Examine each line of the listing below. Copy those in which the string "reason" appears.

===== GIVEN RECORDS

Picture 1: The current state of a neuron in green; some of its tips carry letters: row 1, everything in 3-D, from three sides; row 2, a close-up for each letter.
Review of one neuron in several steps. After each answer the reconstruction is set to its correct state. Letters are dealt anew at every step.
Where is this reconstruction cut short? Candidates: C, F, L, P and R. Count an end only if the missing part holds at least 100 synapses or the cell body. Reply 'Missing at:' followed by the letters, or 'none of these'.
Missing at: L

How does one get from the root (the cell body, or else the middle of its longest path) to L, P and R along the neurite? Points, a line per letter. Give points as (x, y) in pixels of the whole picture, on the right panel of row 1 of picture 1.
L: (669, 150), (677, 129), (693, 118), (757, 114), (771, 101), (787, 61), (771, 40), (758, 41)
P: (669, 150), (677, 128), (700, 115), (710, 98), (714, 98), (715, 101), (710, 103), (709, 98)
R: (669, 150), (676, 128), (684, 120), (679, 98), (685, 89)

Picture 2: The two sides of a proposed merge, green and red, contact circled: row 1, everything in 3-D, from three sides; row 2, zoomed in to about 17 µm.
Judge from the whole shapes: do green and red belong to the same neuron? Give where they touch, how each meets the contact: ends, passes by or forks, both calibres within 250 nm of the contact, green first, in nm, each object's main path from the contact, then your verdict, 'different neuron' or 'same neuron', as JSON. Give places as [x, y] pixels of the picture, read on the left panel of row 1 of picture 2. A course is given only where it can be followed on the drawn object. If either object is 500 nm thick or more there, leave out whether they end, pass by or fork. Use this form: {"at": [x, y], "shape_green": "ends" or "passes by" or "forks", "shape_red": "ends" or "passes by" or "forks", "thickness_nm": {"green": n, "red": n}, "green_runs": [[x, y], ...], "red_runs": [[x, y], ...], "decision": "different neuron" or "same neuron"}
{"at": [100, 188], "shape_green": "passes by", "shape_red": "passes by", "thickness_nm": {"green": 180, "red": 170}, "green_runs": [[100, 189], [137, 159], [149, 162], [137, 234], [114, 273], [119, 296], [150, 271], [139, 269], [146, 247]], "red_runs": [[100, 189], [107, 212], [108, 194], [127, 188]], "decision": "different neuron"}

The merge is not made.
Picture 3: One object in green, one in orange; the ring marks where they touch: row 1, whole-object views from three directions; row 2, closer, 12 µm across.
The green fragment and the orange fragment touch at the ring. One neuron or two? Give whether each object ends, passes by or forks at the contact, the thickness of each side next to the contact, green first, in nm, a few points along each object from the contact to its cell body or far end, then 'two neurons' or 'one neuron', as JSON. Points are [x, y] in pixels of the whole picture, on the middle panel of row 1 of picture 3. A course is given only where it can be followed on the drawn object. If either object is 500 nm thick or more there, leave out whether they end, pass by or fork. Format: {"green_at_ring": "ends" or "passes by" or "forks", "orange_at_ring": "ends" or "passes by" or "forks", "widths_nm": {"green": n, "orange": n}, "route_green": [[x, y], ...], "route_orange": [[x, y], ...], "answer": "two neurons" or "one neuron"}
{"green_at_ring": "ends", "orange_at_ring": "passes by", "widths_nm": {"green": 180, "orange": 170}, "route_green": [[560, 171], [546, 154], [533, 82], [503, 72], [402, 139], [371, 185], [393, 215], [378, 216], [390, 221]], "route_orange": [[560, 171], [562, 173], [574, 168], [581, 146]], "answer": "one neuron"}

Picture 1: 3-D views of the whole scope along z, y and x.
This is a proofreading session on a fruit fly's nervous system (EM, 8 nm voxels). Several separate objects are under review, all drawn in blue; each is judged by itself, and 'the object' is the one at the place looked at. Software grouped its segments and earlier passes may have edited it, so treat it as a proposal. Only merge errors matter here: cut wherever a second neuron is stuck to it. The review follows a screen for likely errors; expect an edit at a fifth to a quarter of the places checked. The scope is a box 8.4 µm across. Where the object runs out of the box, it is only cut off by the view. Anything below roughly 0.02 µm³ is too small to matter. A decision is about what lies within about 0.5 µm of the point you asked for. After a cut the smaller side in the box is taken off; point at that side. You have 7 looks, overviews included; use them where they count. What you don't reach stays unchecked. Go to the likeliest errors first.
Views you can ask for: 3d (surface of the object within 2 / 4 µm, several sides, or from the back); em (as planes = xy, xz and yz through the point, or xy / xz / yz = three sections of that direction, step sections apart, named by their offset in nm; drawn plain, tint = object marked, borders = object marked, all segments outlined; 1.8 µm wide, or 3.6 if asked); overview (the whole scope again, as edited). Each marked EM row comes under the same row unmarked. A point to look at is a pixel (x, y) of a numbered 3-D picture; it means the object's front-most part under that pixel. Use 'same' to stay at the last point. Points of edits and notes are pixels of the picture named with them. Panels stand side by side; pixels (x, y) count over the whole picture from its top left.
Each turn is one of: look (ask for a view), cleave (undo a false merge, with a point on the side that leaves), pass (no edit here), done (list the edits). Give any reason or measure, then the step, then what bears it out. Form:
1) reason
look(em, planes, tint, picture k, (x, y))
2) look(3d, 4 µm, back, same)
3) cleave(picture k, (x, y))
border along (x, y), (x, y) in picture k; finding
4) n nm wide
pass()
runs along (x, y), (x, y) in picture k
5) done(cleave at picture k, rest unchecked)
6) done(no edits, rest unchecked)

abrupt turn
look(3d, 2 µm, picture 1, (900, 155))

==========
===== GIVEN RECORDS

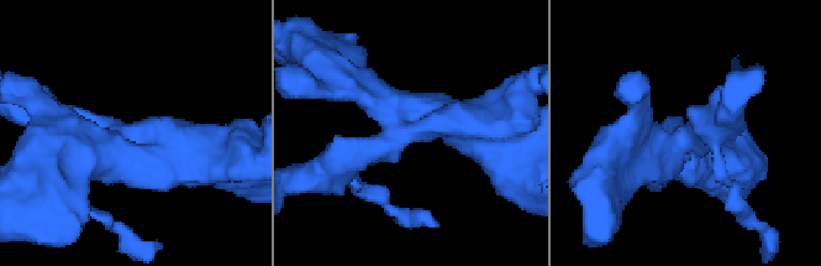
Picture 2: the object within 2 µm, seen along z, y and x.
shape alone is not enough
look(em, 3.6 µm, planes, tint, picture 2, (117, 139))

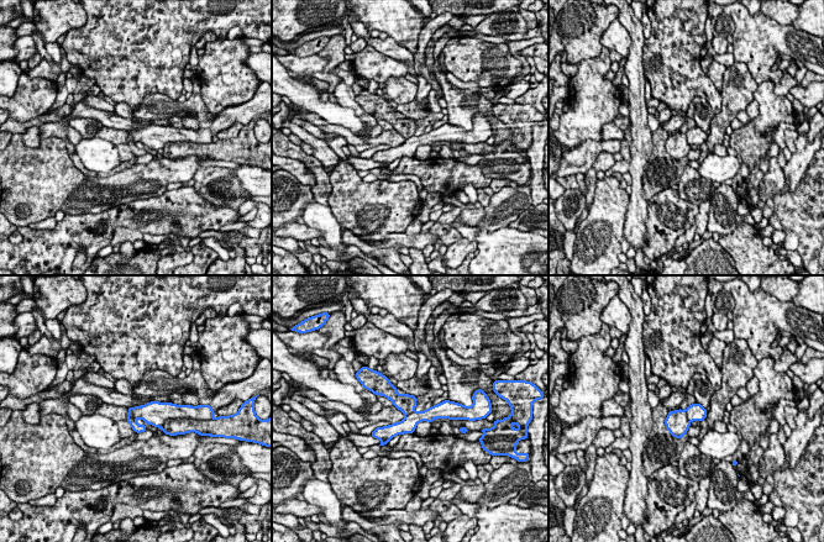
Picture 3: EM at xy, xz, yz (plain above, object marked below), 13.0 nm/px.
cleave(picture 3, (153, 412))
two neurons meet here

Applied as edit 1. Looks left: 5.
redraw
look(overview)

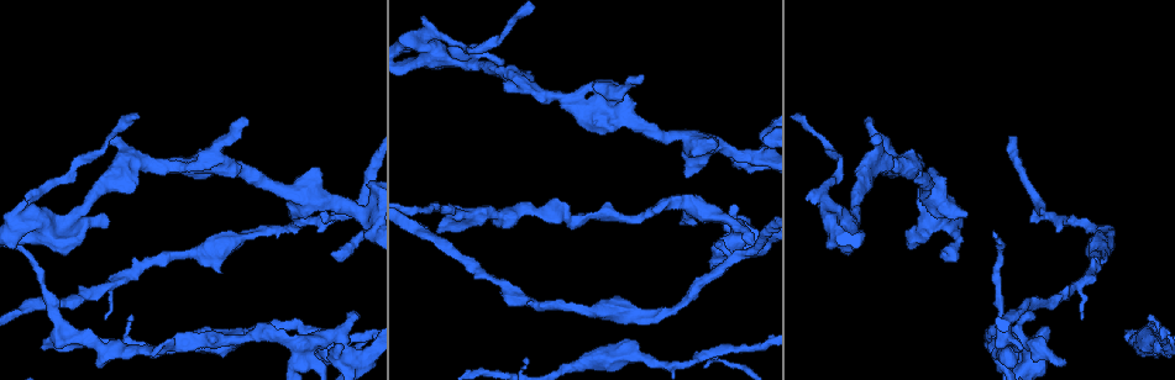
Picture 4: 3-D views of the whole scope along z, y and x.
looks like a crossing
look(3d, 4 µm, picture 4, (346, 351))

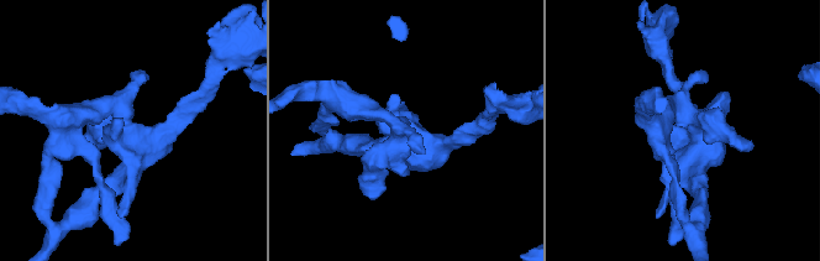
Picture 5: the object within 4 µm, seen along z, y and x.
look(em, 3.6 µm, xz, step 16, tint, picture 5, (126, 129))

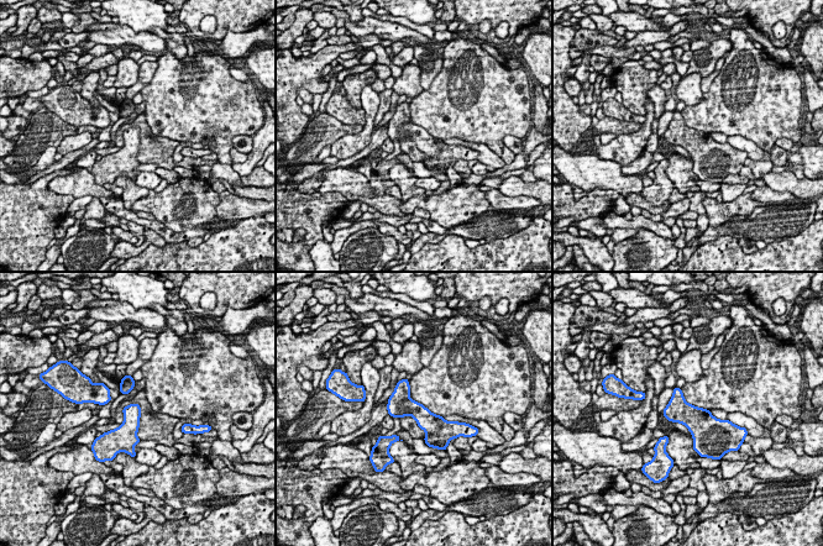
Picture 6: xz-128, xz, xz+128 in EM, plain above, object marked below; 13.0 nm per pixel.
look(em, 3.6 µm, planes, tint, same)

==========
===== GIVEN RECORDS

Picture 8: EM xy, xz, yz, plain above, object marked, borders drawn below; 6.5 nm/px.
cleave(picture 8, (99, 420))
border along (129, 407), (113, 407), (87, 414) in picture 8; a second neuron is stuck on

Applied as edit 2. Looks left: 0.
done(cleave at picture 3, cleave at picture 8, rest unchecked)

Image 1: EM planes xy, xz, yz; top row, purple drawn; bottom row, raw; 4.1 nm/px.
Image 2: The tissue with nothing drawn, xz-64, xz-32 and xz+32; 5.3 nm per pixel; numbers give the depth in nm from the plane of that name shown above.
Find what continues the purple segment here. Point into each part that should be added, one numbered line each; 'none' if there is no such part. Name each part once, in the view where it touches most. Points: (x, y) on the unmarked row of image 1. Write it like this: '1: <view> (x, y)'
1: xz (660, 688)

==========

_ANSWER SPACE:_
Each turn is one of: look (ask for a view), cleave (undo a false merge, with a point on the side that leaves), pass (no edit here), done (list the edits). Give any reason or measure, then the step, then what bears it out. Form:
1) reason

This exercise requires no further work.